I have a certificate of registration under the waste regulations 2011, to act as a lower tier waste carrier for waste produced commercially.   I can therefore transport bags to my home for disposal if necessary.

Procedure in the event of being notified of subsequent covid-19 positive test result, or strong indicating symptoms from patient I have treated.


Current symptoms of Covid-19 infection are incredibly hard to screen for without a lab swab test, and so it is nearly impossible to assess if someone may be suffering.   All we can do is try to mitigate as much risk as possible with suitable pre screening and scrupulous hygiene and PPE measures.

A patient may be carrying the virus but be asymptomatic.  The contagious period has been described as 72 hours before symptoms even appear and then these can be very mild and barely noticeable.

Younger people tend to have cardiac or clot related illness whilst older people tend to have respiratory illness requiring ventilation in ICU.  Children have had symptoms of abdominal pain and digestive upset.


General known symptoms include –

Persistent cough, fever, aches and pains, diarrhoea, abdominal pains, headache, lethargy and shortness of breath.

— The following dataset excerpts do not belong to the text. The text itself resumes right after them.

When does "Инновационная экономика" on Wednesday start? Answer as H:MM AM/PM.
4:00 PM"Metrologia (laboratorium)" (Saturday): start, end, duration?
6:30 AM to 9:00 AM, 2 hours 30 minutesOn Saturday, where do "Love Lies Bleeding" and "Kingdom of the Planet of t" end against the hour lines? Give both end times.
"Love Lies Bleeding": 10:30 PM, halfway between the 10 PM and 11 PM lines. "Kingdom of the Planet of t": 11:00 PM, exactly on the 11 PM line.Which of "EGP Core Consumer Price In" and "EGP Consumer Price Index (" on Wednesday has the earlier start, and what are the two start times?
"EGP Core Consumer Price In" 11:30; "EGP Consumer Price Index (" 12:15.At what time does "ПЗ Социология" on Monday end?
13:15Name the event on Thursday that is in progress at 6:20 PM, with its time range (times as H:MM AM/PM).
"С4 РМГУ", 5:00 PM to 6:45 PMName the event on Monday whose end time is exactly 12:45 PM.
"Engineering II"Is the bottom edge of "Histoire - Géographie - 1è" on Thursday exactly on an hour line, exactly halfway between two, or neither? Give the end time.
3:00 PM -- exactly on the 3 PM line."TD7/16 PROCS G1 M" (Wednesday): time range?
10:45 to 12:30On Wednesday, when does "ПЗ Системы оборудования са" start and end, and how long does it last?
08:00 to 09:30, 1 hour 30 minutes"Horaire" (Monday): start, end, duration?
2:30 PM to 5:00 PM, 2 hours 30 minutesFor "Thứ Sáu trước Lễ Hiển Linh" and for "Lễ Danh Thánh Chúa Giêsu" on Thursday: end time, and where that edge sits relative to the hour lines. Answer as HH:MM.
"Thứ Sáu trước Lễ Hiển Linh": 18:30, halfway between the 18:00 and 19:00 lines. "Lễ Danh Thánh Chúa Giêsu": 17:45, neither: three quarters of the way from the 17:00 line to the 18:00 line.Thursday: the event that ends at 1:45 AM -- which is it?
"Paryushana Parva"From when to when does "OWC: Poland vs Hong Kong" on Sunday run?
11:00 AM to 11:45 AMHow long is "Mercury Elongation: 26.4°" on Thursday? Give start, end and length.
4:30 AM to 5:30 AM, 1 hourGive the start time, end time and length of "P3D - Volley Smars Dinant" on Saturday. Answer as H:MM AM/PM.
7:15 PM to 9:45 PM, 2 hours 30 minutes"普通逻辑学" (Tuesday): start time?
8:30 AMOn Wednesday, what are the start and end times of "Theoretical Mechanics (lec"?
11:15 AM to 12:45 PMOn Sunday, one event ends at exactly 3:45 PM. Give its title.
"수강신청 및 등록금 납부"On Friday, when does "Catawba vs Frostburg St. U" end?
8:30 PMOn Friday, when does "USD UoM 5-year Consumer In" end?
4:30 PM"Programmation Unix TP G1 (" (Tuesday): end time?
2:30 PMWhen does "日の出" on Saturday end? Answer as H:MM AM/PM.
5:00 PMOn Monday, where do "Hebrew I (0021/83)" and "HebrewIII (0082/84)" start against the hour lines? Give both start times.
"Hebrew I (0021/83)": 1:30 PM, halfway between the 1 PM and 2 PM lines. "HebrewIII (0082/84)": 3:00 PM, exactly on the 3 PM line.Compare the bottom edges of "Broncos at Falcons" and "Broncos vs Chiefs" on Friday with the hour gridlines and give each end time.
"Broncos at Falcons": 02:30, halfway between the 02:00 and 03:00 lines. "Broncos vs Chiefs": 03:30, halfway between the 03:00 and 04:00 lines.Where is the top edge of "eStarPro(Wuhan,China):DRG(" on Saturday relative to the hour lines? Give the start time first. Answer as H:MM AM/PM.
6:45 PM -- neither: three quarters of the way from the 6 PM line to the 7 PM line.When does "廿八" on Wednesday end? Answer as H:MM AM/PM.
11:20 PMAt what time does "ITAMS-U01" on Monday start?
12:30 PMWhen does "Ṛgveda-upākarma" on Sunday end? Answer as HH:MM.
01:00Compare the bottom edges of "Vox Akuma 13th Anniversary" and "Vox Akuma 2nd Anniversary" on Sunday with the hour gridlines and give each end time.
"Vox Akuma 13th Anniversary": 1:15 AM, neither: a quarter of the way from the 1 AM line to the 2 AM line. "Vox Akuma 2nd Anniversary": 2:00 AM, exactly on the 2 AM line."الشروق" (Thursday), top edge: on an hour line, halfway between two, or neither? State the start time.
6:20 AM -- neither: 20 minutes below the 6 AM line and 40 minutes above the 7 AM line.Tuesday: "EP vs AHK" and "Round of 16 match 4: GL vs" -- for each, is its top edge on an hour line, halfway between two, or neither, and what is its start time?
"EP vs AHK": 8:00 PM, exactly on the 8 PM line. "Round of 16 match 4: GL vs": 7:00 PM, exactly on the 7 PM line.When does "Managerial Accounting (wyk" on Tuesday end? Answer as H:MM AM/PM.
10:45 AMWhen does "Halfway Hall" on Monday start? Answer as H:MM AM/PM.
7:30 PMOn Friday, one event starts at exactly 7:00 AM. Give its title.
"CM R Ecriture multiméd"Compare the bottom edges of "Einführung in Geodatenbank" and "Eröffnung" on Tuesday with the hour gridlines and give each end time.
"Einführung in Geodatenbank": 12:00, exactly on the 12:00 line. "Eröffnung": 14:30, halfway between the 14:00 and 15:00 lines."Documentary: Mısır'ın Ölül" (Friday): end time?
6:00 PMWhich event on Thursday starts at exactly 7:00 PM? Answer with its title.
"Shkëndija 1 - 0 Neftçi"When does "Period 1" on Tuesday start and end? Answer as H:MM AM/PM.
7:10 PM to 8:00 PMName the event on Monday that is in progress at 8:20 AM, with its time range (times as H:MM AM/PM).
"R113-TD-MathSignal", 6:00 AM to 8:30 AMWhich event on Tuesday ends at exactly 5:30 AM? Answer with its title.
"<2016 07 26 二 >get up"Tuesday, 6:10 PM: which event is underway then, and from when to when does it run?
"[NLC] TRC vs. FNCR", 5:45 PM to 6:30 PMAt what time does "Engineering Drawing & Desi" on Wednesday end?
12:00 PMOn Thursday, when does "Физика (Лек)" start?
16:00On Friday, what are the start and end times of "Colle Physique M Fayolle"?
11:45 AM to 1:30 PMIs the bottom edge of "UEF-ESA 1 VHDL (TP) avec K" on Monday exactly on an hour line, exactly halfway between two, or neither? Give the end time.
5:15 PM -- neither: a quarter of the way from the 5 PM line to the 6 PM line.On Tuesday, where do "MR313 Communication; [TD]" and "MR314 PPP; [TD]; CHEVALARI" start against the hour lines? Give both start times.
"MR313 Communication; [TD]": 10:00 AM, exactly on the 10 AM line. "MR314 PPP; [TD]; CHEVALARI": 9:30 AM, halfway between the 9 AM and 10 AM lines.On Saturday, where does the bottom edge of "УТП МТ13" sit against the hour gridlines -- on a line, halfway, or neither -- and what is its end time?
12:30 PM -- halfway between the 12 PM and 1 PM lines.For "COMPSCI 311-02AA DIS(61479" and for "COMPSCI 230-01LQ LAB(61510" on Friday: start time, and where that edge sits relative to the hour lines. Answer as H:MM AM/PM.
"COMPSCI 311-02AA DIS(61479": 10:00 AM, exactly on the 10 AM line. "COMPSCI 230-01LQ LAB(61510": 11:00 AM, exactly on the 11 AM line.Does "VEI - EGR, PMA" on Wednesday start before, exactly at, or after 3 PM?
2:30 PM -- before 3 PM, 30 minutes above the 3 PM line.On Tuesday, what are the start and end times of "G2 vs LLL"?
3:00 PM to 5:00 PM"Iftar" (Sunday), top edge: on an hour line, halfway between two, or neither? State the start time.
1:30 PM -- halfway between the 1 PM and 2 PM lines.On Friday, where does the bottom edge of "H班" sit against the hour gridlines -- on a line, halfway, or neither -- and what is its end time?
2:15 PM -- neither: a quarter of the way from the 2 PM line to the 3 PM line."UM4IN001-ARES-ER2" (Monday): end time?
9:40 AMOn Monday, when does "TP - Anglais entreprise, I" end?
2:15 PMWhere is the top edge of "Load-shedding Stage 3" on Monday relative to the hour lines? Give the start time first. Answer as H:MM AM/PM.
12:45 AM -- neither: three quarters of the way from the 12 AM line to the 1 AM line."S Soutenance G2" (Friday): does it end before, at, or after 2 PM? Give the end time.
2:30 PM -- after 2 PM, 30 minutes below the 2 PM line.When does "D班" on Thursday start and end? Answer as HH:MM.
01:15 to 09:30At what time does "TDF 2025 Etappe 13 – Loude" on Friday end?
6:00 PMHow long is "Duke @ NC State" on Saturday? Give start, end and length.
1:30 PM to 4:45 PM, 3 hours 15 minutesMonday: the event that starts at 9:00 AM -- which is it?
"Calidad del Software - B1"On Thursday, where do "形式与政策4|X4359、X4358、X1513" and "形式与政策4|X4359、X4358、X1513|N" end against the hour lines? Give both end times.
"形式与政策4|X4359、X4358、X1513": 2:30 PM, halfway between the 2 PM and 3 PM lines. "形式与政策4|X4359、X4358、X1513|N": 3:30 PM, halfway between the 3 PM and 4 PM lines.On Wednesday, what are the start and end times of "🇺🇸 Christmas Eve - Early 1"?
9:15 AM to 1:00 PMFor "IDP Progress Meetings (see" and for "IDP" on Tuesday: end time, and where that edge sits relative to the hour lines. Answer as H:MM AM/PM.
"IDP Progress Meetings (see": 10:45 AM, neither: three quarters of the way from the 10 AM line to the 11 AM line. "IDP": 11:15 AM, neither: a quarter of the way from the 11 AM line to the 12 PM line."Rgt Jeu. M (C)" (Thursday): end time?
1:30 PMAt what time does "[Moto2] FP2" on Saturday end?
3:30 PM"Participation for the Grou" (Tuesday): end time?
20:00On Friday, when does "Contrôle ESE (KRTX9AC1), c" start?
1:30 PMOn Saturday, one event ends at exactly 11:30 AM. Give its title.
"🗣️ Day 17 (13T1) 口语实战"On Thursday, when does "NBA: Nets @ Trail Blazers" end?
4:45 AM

I will therefore be asking such questions on booking patient in, as well as enquiring as to their movements and exposure to others in the preceding 5-7 days (incubation period).

Patients are known to still be viral shedding 32 days after infection and immunity to re-infection post Covid-19 is not confirmed, and should not be assumed.


Should I be notified that a patient has developed symptoms – I will advise them to seek medical advice, and then contact all other patients I have seen after them to let them know to be vigilant, perhaps isolate to protect their family members and to let me know if they develop symptoms so I can record appropriately. 

If I myself suspect I am infected, then of course I will cease to practice and self isolate for 7 days.

The room will be deep cleaned at end of every day anyway.

Patients will sign a declaration before treatment covering all treatment sessions, that they have answered my screening questions and do not knowingly have symptoms of Covid virus infection.  This is not a malpractice disclaimer. 

With all these procedures in place, I believe I can practice safely and provide much needed care to my patients, after an extended break, relieving overstretched NHS GP and Physio services.

With my access to LAS NHS procedures and knowledge, I have and increased depth of information to assist me in my endeavours. 


Document correct and dated as of Monday 11th May 2020.